The program requirements for this project, installed at the newly established, 11,500-acre Tippet Rise Art Center, were simple: replicate a late-1800s, one-room Montana schoolhouse to provide a relatively protected interior space for housing an original Patrick Dougherty sculpture made of saplings.
It was important the schoolhouse – and the overall installation – create authenticity, a fact Dougherty acknowledged: “Building a sculpture is building an illusion,” he said. “You want to make it a powerful enough illusion so that people, in fact, really want to come running.”
The most difficult task was determining the level of protection needed for the sculpture while creating a building appearing to have been beaten by a century of weather.

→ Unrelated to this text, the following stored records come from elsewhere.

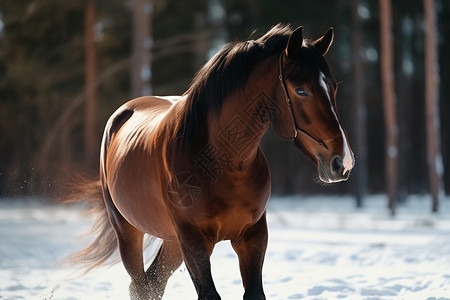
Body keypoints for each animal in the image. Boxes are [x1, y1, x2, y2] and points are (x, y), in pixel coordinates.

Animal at [67, 24, 356, 300]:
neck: (221, 162)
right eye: (301, 90)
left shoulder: (252, 238)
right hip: (128, 231)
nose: (343, 161)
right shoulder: (195, 242)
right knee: (140, 285)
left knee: (153, 283)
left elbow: (255, 293)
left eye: (334, 88)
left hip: (172, 242)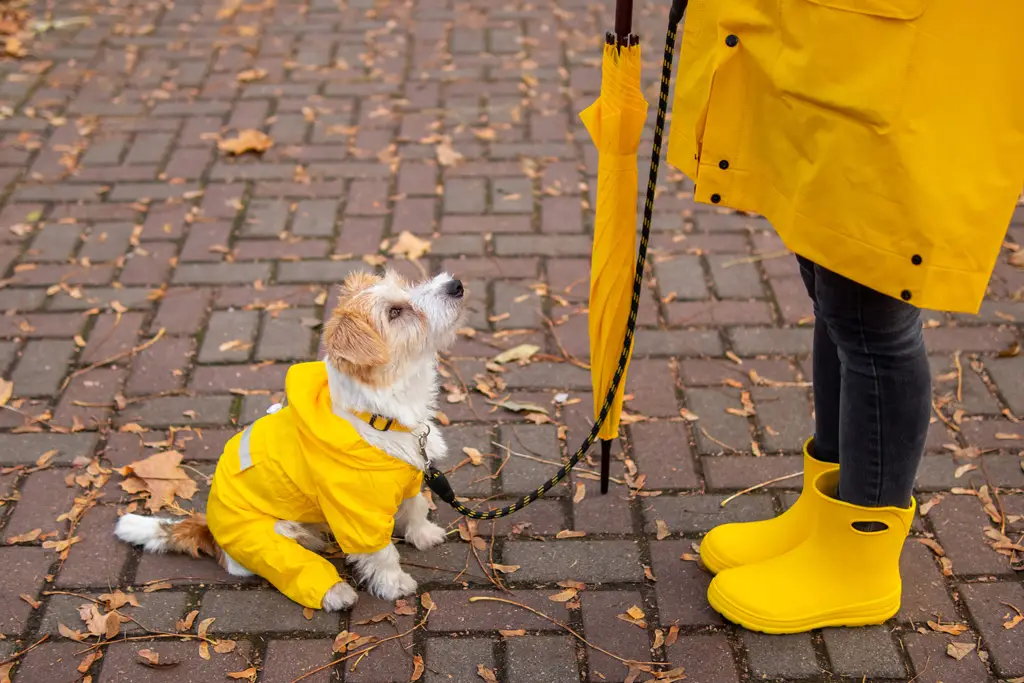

Dougherty requested the team find a method of protecting the interior from water infiltration so as to maximize the potential for its longevity. Typically easy, when replicating a more than 100-year-old deteriorated schoolhouse, the task becomes more challenging.
One element deemed important to preserve was the look of a deteriorated roof allowing natural light to filter into the interior through gaps in the skip sheathing. This was achieved by sandwiching acrylic sheets between two layers of 1x planks in a seamless application invisible to the untrained eye. A secondary challenge was creating interior and exterior finishes closely matched to those of the nearby historic Stockade Schoolhouse.
The process included: (1) thoroughly documenting the existing school, noting layers of paint and elements of detailed deterioration, such as subtle discoloration from differential rates of water damage, ghosted “memories” of since-removed built-in shelving, and rows of rusted nails once holding shingles; (2) reviewing full-scale mock-ups with the client and contractor to determine the best “recipe” of finish techniques; and (3) a hands-on approach to construction administration, walking through subtle details and tweaks to the finished recipe.